Thursday, April 25, 2013

Agitiges

Rena:
Pagi itu merasa agak kesal, sms dan panggilannya ke ponsel Bobby tidak mendapat respon. Akhirnya Rena menyerah dan berangkat kuliah. Sibuk dengan tugas kampus sepanjang pagi membuatnya tidak mengetahui Bobby membalas smsnya karena handphone Rena selalu silent selama di kampus. Tugas yang dikerjakan berkelompok akhirnya selesai walaupun harus molor hampir 2 jam. Sudah pukul 14.30 saat Rena meninggalkan kampus menuju rumahnya. Serba terburu-buru karena pukul 15.00 harus bekerja part time di Parc d'Amour Cafe & Resto. Sudah sebulan Rena bekerja part time disana. Tiba di kafe sedikit terlambat dan tidak sempat makan siang.

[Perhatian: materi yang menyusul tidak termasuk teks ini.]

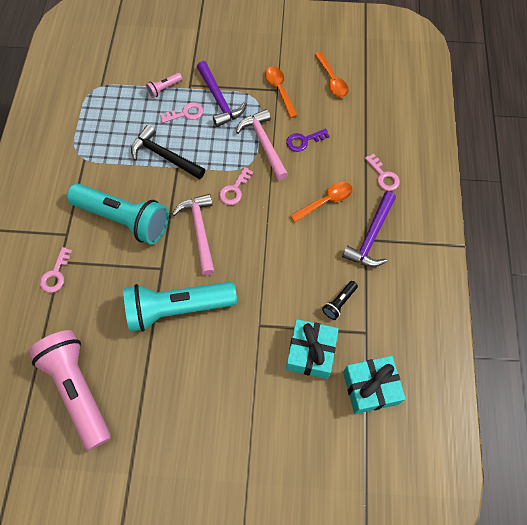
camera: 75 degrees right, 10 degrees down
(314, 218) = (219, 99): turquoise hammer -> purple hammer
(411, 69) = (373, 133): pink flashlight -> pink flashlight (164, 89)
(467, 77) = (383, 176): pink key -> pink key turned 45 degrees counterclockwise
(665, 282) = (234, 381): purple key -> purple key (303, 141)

Malam minggu begini biasanya kafe sangat ramai hingga malam.

Bobby:
Membolos kuliah karena bangun kesiangan. Sms dan missed call dari Rena tak cukup untuk membangunkannya. Dan hampir setiap hari hal ini terjadi. Setelah bangun dia membalas sms Rena tetapi tidak mendapat balasan. Pukul 13.00 mencoba menghubungi Rena karena jadwal kuliah Rena seharusnya sudah selesai, tetapi tetap tanpa respon. Mulai menduga Rena marah. Kembali menghubungi satu jam kemudian, dan hasilnya tetap sama. Pikirannya mulai gusar, karena sudah sebulan terakhir Rena tak bisa diajak kencan di akhir pekan. Menghubungi sekali lagi, tetap tanpa respon. Akhirnya menghubungi Yuni, teman kuliahnya, untuk melewatkan malam minggu bersama.

Yuni:
Sepulang kuliah hangout di mall bersama teman akrabnya, bertiga mereka sering disebut trio jojoba. Tiap sabtu mereka selalu menghabiskan waktu dengan hangout di mall atau nonton. Sedikit terkejut karena Bobby menelepon untuk mengajak kencan. Dia tidak langsung mengiyakan ajakan itu. Tetapi dorongan dari dua temannya membuat dia menerima ajakan Bobby.

Unexpected Meet Up:
Pukul delapan malam, Rena benar-benar hampir pingsan. Bukan karena dia melewatkan makan siang, tetapi karena kejutan saat mengantar pesanan ke meja 18. Di meja itu duduk berhadapan Bobby dan Yuni, sedang ngobrol dengan akrab. Tampaknya Bobby juga sama terkejutnya. Dia langsung berdiri begitu tahu waitress yang mengantar pesanan mereka adalah Rena. Sedangkan Yuni hanya bengong tak paham dengan situasi yang sedang terjadi.